SELECTED EXCERPT ::
------------------------------------

Copyright (C) 1985-2022 Intel Corporation. All rights reserved.

ifx: command line warning #10006: ignoring unknown option '/fopenmp-targets=spir64'

Then the code runs with the following output on the screen:

 matrix size         2600
 Number of CPU procs is            1
 Number of OpenMP Device Available:           0
 Running on CPU
 PASSED

but it does not do any parallelization and it ignores the !$omp target directives. Since I’m new to this type of parallelization (I am familiar with OpenMP on the cpu only), any help would be greatly appreciated!

1 Like

Which GPU type are you trying to use. As far as I know, Intel only supports direct offload (and do concurrent offload) with their GPUs. I don’t think they support NVidia or AMD but I could be wrong. Maybe they do with openACC etc. I think the latest ifx might support SYCL (again don’t quote me on that) which might be a way to access a non-Intel GPU

1 Like

I have two GPU, one is Intel and the other one is Nvidia. More in detail, the Intel one is

GPU 0

	Intel(R) UHD Graphics

	Driver version:	31.0.101.4502
	Driver date:	15/06/2023
	DirectX version:	12 (FL 12.1)
	Physical location:	PCI bus 0, device 2, function 0

	Utilization	1%
	Dedicated GPU memory	
	Shared GPU memory	0,4/15,8 GB
	GPU Memory	0,4/15,8 GB

and the Nvidia is

GPU 1

	NVIDIA T600 Laptop GPU

	Driver version:	31.0.15.3779
	Driver date:	02/11/2023
	DirectX version:	12 (FL 12.1)
	Physical location:	PCI bus 1, device 0, function 0

	Utilization	0%
	Dedicated GPU memory	0,0/4,0 GB
	Shared GPU memory	0,0/15,8 GB
	GPU Memory	0,0/19,8 GB

Just based on the ifx man page info, I think the GPU has to support the SPIR64 intermediate representation (whatever that is). I haven’t a clue if either the Intel or the Nvidia GPU do. I would hope the Intel GPU would at least be supported.

1 Like

You might find this thread on the Intel Fortran Compiler Forum of interest. I would suggest you post a question there as well as here. I’m interested in playing around with GPUs also but I only have NVidia cards so unless there is a way for ifx to support them via openMP/openCL/SYCL I’ll probably have to use the Nvidia compiler or gfortran.

1 Like

That might work, but you’ll need the CodePlay oneAPI plugins: oneAPI - Codeplay Software Ltd. This would require writing C++ in the end, and interfacing via C, so it’s not the most desirable way of doing things.

------------------------------------

PROVIDED MATERIAL ::
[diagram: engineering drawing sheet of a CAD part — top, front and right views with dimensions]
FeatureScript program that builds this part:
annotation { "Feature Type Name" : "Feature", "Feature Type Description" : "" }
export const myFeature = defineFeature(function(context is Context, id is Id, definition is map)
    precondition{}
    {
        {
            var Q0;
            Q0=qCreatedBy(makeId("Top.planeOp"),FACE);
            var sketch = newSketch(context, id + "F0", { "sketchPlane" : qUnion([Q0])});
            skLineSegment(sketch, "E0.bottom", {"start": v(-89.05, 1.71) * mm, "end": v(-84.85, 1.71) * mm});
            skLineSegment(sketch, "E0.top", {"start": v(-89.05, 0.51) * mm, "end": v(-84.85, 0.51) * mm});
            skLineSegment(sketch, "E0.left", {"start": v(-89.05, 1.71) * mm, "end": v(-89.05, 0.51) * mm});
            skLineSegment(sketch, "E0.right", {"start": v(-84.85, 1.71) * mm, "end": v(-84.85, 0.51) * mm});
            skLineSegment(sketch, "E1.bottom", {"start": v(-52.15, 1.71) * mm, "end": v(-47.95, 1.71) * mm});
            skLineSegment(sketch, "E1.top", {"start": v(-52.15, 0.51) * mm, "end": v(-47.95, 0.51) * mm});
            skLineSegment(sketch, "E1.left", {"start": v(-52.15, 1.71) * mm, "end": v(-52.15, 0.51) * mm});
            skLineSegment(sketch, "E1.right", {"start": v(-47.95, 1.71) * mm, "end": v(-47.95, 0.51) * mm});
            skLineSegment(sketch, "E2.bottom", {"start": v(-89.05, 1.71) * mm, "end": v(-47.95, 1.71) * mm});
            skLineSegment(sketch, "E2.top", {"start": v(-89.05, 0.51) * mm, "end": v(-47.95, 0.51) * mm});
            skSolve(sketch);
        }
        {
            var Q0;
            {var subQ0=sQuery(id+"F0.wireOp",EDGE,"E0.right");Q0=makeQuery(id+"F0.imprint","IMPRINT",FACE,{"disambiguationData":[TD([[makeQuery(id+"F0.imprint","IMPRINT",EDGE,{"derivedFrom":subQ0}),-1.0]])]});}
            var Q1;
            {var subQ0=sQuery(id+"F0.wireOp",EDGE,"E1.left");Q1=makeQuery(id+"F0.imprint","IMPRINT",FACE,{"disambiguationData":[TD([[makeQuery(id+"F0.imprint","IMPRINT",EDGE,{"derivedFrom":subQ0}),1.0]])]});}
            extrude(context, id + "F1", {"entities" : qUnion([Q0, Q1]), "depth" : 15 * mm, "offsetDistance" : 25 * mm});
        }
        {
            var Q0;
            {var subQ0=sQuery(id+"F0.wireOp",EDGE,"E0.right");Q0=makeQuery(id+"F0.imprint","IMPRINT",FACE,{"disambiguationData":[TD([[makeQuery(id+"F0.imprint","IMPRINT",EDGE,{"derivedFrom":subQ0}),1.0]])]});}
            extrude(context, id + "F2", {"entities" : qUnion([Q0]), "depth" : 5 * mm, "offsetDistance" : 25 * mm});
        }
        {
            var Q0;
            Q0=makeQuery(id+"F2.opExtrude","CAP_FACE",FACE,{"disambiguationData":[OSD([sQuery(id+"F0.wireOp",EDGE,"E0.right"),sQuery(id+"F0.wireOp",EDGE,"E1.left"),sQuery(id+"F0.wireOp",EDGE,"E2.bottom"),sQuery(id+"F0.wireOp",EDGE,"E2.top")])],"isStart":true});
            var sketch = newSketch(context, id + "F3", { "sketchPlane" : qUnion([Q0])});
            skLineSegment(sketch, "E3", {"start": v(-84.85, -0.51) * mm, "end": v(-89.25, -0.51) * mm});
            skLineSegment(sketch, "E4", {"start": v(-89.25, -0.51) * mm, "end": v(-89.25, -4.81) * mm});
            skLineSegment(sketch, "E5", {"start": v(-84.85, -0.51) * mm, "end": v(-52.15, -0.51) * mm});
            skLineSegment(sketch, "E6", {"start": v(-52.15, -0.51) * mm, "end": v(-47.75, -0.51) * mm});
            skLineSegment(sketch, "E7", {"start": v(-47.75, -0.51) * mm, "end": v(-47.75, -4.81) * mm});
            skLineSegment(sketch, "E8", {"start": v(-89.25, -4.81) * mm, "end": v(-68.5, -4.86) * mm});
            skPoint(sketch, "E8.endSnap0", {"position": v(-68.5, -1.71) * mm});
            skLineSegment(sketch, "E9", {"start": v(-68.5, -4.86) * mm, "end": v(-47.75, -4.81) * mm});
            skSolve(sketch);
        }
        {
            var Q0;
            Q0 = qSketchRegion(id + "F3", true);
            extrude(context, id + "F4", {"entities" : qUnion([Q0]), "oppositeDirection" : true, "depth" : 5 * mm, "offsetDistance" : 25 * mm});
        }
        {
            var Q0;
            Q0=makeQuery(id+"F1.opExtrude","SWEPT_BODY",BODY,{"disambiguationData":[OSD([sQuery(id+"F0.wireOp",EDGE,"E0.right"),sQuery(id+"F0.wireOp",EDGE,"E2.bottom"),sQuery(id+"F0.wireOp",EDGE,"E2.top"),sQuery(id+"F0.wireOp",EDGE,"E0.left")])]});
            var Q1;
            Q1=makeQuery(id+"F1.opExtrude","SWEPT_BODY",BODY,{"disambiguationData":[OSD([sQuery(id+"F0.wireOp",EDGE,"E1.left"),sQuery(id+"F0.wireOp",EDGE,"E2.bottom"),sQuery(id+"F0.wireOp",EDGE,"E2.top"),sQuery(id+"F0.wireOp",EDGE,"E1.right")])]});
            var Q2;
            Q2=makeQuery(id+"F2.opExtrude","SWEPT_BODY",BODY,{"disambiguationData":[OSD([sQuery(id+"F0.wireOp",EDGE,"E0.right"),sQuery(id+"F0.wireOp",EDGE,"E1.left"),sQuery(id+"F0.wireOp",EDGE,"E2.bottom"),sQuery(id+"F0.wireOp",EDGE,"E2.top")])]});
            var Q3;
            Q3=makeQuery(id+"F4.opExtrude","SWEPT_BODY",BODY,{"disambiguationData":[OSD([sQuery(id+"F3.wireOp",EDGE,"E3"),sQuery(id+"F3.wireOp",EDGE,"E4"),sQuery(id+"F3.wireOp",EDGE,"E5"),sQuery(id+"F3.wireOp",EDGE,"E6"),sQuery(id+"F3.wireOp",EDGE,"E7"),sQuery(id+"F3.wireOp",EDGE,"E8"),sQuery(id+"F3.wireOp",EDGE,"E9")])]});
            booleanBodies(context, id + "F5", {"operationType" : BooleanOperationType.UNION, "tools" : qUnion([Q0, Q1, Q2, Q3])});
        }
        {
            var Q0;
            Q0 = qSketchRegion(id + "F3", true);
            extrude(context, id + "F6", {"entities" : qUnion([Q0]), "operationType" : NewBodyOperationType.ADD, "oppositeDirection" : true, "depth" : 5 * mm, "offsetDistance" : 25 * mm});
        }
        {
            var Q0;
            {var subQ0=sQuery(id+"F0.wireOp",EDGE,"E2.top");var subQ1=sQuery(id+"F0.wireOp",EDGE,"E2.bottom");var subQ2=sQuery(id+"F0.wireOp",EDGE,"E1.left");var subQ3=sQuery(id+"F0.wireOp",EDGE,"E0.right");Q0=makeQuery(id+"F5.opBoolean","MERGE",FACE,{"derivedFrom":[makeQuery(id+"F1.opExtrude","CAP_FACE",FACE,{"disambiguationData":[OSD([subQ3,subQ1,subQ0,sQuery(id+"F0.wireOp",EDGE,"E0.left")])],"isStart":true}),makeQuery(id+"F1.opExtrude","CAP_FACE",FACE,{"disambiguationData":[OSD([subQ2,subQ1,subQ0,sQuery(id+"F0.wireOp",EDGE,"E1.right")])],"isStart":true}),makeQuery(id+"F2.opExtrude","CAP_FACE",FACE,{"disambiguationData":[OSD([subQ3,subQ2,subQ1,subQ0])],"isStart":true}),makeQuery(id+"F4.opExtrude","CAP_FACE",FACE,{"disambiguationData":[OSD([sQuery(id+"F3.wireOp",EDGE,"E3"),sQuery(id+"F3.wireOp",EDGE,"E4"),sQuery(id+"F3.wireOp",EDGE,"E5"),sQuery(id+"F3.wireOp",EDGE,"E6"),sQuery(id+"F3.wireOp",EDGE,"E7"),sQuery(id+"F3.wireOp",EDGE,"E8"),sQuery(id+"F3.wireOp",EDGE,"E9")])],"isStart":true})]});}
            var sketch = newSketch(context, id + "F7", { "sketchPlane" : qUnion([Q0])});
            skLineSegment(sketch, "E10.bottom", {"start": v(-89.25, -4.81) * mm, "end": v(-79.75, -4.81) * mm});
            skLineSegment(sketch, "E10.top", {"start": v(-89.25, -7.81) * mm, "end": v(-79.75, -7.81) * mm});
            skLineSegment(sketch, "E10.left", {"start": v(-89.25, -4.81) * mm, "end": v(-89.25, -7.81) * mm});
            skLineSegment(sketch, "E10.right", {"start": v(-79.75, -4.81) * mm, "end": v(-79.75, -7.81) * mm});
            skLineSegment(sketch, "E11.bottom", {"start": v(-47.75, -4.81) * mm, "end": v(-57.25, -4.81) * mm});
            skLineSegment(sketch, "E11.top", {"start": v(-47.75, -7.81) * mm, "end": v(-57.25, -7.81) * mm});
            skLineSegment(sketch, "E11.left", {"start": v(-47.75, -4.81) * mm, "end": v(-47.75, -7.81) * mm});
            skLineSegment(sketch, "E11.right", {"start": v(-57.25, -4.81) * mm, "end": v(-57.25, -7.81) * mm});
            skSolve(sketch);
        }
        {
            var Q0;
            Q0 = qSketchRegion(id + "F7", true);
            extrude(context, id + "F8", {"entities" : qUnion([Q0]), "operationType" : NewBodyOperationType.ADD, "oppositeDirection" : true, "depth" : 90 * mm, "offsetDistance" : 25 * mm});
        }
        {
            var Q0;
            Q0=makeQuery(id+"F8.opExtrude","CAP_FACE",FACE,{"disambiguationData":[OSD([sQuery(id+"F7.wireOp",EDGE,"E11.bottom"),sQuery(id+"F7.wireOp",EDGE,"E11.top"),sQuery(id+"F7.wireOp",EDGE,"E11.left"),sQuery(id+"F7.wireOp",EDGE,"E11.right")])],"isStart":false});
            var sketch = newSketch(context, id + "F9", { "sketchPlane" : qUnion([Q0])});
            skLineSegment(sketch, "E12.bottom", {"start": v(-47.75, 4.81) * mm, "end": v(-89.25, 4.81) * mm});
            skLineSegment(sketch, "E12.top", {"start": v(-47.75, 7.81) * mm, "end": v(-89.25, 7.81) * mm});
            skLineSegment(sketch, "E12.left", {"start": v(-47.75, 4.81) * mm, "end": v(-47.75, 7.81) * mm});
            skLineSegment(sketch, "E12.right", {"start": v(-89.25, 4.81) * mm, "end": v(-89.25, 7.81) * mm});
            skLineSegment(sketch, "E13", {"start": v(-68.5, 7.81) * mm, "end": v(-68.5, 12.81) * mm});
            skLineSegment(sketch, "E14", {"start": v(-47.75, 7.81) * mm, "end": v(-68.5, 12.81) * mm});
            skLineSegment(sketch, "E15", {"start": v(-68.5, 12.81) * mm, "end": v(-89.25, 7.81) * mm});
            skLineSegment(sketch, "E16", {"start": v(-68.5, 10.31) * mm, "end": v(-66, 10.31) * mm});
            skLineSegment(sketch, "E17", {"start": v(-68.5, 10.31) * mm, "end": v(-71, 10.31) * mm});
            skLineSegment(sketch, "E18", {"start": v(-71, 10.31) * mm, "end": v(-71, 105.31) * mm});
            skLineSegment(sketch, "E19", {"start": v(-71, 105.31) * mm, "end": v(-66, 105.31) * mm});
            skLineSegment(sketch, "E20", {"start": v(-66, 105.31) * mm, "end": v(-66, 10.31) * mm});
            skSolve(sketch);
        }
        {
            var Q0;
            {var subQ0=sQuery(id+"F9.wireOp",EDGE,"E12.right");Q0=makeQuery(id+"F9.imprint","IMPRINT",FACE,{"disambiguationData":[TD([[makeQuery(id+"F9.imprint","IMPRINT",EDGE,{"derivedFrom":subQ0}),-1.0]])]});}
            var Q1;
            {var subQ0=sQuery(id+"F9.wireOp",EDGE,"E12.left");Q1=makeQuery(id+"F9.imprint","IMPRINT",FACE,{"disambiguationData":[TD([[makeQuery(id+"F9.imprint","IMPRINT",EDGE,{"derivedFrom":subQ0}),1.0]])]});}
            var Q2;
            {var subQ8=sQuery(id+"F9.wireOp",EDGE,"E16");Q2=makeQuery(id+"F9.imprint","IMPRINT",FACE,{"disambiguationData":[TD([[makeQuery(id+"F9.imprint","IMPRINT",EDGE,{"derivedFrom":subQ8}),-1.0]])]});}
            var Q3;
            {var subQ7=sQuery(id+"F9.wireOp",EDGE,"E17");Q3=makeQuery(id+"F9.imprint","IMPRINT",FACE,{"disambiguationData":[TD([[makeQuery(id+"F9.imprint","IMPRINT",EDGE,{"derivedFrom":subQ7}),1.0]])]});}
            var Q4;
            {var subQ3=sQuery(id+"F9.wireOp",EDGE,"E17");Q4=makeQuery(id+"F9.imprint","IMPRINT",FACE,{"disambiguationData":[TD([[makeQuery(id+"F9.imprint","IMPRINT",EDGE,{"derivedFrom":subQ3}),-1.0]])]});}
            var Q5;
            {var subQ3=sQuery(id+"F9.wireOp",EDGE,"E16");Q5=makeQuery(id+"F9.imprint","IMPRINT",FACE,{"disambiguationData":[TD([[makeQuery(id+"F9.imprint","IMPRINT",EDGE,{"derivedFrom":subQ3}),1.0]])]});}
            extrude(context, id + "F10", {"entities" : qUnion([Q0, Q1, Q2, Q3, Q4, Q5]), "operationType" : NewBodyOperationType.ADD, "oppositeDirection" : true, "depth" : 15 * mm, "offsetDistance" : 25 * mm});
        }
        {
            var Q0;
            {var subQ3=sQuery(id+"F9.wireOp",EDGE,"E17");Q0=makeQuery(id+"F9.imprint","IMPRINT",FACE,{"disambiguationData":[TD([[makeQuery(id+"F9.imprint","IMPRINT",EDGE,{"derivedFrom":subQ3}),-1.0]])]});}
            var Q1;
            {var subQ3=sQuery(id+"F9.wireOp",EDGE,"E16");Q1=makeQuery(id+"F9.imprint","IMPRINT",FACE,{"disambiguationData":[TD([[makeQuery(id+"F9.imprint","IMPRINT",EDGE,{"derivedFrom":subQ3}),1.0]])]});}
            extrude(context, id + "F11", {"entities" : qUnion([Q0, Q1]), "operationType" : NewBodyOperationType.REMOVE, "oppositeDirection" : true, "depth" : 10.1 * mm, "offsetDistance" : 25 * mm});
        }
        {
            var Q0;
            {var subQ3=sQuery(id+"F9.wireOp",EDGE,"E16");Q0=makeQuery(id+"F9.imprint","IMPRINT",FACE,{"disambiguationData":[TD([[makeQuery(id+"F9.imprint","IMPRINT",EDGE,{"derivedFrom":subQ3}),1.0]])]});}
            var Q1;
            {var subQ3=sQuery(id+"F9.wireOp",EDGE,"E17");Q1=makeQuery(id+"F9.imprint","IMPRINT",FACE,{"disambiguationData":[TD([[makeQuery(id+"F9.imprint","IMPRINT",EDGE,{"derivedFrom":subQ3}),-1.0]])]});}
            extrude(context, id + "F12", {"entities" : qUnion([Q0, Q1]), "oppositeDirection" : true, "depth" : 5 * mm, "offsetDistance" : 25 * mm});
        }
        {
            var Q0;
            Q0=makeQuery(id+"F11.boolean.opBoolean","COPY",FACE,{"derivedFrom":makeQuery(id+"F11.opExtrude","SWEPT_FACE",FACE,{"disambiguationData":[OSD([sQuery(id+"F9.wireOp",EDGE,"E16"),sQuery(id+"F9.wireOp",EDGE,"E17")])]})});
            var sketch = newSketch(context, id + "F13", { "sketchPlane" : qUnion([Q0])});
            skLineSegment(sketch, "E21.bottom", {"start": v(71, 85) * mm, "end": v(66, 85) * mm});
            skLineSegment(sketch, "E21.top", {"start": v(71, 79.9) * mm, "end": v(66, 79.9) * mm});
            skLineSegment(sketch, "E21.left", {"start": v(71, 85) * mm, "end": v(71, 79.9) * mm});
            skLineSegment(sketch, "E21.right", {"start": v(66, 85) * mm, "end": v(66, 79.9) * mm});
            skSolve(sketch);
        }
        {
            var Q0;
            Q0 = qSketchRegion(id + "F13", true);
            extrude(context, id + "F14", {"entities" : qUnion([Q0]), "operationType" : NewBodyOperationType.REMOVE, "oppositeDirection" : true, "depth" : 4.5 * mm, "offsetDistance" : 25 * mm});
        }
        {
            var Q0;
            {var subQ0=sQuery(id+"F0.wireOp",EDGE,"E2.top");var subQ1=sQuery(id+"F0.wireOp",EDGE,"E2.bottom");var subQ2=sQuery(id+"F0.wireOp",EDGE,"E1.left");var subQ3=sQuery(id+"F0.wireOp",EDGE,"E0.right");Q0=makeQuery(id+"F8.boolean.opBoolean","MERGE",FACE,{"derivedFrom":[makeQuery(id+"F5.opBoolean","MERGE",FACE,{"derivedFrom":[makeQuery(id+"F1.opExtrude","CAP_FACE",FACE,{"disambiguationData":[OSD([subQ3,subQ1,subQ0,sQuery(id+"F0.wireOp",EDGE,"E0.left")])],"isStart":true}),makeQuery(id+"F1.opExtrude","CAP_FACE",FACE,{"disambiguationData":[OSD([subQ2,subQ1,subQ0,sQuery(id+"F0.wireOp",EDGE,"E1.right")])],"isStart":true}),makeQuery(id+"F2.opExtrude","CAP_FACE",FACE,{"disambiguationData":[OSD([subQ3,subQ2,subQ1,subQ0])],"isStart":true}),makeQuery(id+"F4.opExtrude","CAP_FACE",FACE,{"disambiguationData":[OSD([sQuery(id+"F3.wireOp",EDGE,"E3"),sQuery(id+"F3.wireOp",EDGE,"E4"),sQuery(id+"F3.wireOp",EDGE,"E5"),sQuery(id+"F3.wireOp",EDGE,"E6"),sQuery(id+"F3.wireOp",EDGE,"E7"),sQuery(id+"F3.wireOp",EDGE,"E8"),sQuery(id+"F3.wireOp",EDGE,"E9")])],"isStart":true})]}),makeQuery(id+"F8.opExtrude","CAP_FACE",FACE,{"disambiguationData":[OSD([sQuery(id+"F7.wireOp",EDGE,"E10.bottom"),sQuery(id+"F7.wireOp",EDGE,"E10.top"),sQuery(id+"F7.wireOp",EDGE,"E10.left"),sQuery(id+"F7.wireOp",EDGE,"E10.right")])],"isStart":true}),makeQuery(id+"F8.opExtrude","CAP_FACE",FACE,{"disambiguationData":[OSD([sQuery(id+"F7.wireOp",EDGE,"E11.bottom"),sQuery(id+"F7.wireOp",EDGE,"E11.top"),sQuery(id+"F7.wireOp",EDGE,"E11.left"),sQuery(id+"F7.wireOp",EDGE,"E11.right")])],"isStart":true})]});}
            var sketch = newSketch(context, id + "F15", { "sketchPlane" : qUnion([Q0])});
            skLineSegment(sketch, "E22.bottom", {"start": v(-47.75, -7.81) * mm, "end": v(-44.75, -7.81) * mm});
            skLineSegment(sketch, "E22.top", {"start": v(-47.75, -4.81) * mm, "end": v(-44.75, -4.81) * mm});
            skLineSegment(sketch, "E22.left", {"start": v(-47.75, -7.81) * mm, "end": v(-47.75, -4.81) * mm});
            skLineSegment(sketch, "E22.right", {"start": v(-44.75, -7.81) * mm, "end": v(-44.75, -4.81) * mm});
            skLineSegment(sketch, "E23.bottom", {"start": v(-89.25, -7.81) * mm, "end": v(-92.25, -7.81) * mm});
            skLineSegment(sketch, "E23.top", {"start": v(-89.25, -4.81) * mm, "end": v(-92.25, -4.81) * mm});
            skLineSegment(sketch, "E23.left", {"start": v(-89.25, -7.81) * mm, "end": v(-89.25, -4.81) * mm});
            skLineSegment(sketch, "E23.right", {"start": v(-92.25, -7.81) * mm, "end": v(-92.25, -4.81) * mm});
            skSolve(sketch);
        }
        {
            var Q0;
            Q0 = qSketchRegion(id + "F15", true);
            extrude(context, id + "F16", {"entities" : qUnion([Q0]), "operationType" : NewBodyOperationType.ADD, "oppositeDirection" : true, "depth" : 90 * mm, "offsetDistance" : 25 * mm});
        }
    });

------------------------------------

WHAT YOU WILL DO ::
(a) In the forum thread on GPU offloading with ifx, which Nvidia card does the poster say they have?
(b) Write the next reply in the forum thread about running Fortran code on a GPU with ifx, picking up after its last post.

RESULTS FOR THE EXERCISE ::
(a) An NVIDIA T600 Laptop GPU.

(b)
You can use Intel’s OpenMP offloading with Intel® Arc™ Graphics series of products, but Float64 is not available (only available via software emulation if I’m not mistaken). Still the GPU can pull off some serious calculations, for example: Intel Arc A750 does all these fluid simulations in real-time - a showcase of FluidX3D v2.14 update. The Arc A750 and A770 both have > 0.5 TB/s memory bandwidth, so you can move a lot of data.

The other GPUs supported are the more powerful Intel Data Center GPU (Flex and Max product lines) mainly targeted at enterprises.

Assuming you have an Intel CPU, it’s possible to use ifx for offloading onto the integrated graphics unit (IGU). Personally, I have an Intel® Core™ i7-11700K Processor with an Intel(R) UHD Graphics 750 device (based on the Intel Xe architecture (Xe-LP)).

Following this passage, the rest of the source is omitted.